“The
Skid Is Everywhere”, And We Just Received More Confirmation That
The Worst Is Yet To Come
7
June, 2019
All
over America, large portions of our major cities are being
transformed into stomach-churning cesspools of squalor.
Thousands of tens cities are popping up from coast to coast as the
homeless population explodes, even the New York Times admits that we
are facing “the
worst drug crisis in American history”,
there were more
than 28,000 official complaints about
human feces in the streets of San Francisco last year alone,
and millions
of rats are
currently overrunning the city of Los Angeles. And yet the
authorities continue to insist that the economy is in good shape and
that everything is going to be just fine.
Perhaps
everything may seem “just fine” if you live in a heavily
sanitized wealthy suburban neighborhood and you only get your news
from heavily sanitized corporate media sources, but in the real world
things are getting really bad.
The
other day, LZ Granderson authored
an editorial in
which he described what life is like in Los Angeles right at this
moment…
LA spent nearly $620 million in tax dollars last year to address the issue, and yet the number of homeless people increased by 16%, reaching nearly 60,000 people.
As a Los Angeles resident, I am among those who wonder what the mayor’s office is doing. When I lived downtown it was virtually impossible to walk a full block in any direction without seeing a homeless person. In Silver Lake where I live now, there are tent cities. On my drive to work I see people living underneath the highway overpasses. It’s no longer Skid Row here. The skid is everywhere.
Of
course that phrase, “the skid is everywhere”, could also apply to
San Francisco, Portland, Seattle, Denver, Minneapolis, Chicago,
Detroit, St. Louis, Memphis, Cleveland, Baltimore, Philadelphia and
countless other U.S. cities.
But
without a doubt, L.A. is particularly disgusting at this point.

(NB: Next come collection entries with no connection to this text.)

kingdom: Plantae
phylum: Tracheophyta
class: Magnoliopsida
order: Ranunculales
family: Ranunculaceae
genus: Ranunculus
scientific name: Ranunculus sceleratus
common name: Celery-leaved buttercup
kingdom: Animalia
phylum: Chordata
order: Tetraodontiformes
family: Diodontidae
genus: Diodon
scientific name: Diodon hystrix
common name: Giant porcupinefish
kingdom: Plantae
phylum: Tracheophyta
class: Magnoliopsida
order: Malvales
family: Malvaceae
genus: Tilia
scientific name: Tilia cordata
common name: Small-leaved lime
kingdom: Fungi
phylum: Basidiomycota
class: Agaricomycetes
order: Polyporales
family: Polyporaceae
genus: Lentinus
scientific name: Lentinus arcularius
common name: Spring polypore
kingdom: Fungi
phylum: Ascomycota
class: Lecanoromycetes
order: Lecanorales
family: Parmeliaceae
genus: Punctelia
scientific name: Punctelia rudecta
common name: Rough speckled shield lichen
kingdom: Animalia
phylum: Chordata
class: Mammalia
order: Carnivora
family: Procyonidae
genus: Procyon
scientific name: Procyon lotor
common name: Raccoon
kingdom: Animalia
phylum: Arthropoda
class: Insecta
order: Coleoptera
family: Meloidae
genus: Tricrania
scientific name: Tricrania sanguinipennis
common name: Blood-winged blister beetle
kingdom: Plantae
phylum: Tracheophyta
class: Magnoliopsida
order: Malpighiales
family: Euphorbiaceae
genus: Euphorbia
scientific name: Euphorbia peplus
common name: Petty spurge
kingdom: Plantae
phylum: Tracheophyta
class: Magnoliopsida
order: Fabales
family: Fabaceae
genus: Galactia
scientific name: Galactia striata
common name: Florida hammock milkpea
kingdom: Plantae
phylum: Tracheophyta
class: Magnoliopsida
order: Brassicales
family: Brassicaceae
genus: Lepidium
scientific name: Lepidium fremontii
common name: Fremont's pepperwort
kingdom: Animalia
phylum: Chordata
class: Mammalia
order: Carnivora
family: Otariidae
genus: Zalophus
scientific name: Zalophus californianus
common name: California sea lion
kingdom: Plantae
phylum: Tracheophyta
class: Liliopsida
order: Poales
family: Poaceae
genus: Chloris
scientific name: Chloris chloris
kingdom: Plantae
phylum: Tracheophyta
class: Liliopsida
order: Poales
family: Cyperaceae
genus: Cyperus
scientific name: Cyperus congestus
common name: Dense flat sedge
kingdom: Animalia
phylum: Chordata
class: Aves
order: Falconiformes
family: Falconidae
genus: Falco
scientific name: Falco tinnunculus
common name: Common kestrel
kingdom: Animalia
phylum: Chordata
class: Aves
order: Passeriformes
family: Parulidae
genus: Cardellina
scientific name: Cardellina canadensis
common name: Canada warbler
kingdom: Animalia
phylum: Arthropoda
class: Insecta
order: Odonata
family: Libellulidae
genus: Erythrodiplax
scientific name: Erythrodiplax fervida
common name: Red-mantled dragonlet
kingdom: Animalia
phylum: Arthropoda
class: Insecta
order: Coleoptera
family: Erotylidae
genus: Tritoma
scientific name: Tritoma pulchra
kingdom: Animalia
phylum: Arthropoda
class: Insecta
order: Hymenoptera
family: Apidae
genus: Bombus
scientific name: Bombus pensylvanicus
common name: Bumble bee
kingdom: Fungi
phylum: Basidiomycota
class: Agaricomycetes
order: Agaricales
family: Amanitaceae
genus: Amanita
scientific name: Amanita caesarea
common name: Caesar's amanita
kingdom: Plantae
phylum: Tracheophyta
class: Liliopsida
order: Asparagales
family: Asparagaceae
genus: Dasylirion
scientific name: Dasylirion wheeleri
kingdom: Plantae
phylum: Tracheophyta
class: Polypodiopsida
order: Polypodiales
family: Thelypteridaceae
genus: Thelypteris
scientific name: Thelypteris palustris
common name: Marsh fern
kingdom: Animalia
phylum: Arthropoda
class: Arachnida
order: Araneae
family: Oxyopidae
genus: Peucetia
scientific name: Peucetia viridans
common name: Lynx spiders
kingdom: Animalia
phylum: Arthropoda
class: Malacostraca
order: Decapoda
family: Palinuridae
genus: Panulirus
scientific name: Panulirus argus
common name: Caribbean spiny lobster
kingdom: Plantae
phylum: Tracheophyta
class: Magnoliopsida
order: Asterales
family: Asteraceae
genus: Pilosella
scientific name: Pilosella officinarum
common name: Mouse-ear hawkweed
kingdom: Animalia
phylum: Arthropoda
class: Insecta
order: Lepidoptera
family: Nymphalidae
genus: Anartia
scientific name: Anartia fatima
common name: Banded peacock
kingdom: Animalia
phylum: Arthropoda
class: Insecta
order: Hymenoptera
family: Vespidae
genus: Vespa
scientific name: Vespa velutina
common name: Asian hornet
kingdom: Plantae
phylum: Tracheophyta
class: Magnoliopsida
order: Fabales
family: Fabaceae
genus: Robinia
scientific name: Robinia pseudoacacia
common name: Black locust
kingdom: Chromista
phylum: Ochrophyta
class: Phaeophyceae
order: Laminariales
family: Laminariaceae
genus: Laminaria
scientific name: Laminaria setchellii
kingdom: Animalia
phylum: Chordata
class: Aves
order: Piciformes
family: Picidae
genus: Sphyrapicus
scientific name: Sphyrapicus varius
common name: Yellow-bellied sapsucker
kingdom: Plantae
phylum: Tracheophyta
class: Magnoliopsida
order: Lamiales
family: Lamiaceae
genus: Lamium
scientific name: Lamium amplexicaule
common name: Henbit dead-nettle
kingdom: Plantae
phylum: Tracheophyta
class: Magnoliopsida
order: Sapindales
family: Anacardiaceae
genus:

In fact, last weekend a columnist for the Los Angeles Times admitted
that “Los
Angeles has become a giant trash receptacle”…
A swath of Los Angeles has devolved into a wasteland with rats scurrying among piles of decaying garbage and squalid tent cities, according to a series of stomach-churning photos that the Los Angeles Times says depict the “collapse of a city that’s lost control.”
“The city of Los Angeles has become a giant trash receptacle,” columnist Steve Lopez complained on Sunday.
We
are seeing this happen at a time when we are being told that the U.S.
economy is still relatively stable.
And
I will concede that point. Right now, the U.S. economy is a
whole lot more stable than it will be in the months ahead.
So
if things are this bad already in our major cities, what are those
cities going to look like once we get deep into the next economic
downturn?
On
Friday, the Labor Department reported that 75,000 jobs were added to
the U.S. economy in May. That number is consistent with the
extremely disappointing figure that ADP reported a
few days earlier,
and it is well below the number of jobs that we need just to keep up
with population growth each month.
Prior
to this latest report, there were already more working age Americans
without a job than
at any point during the last recession,
and now things just got even worse.
But
the government conveniently categorizes the vast majority of working
age Americans without a job as “not in the labor force”, and so
officially the unemployment rate is “very low” right now.
What
a joke.
The
truth is that the middle class has been steadily
shrinking for an extended period of time,
and all of the numbers that have been rolling in seem to indicate
that an economic slowdown has begun.
For
instance, when economic activity is expanding demand for key
industrial resources such as copper, zinc and lumber increases and
prices tend to go up.
But
when economic activity is contracting, demand for those key
industrial resources diminishes and prices tend to go down.
Copper prices have fallen 6% in just the past month while zinc is down 8.5%. Copper and zinc are big components for many industrial and technology companies. People pay so much attention to copper as a barometer that traders jokingly call it Dr. Copper, as if it has a PhD in economics.
Lumber prices are falling as well, plunging about 10% in the past month. That could be viewed as a sign that the housing market — particularly new home construction — is weakening.
If
you were looking for some exceedingly clear indications of where the
U.S. economy is heading in the near future, you just got them.
But
most Americans will continue to live in denial until the very end.
And even though 59
percent of
the population is living paycheck to paycheck, people continue to
rack up debt as if there was no tomorrow.
In
fact, we just learned that the average size of a new vehicle loan in
the U.S. just
hit a brand new record high…
People buying a new vehicle are borrowing more and paying more each month for their auto loan.
Experian, which tracks millions of auto loans each month, said the average amount borrowed to buy a new vehicle hit a record $32,187 in the first quarter. The average used-vehicle loan also hit a record, $20,137.
People
ask me all the time about how they can prepare for the next economic
downturn, and one of the key pieces of advice that
I always give is
to not take on more debt.
Right
now everyone should be building up their financial cushions, because
what is coming is not a joke.
Unfortunately,
most Americans are still completely in denial about what is
happening, and they will find themselves ill-prepared to handle the
very harsh economic environment that is ahead.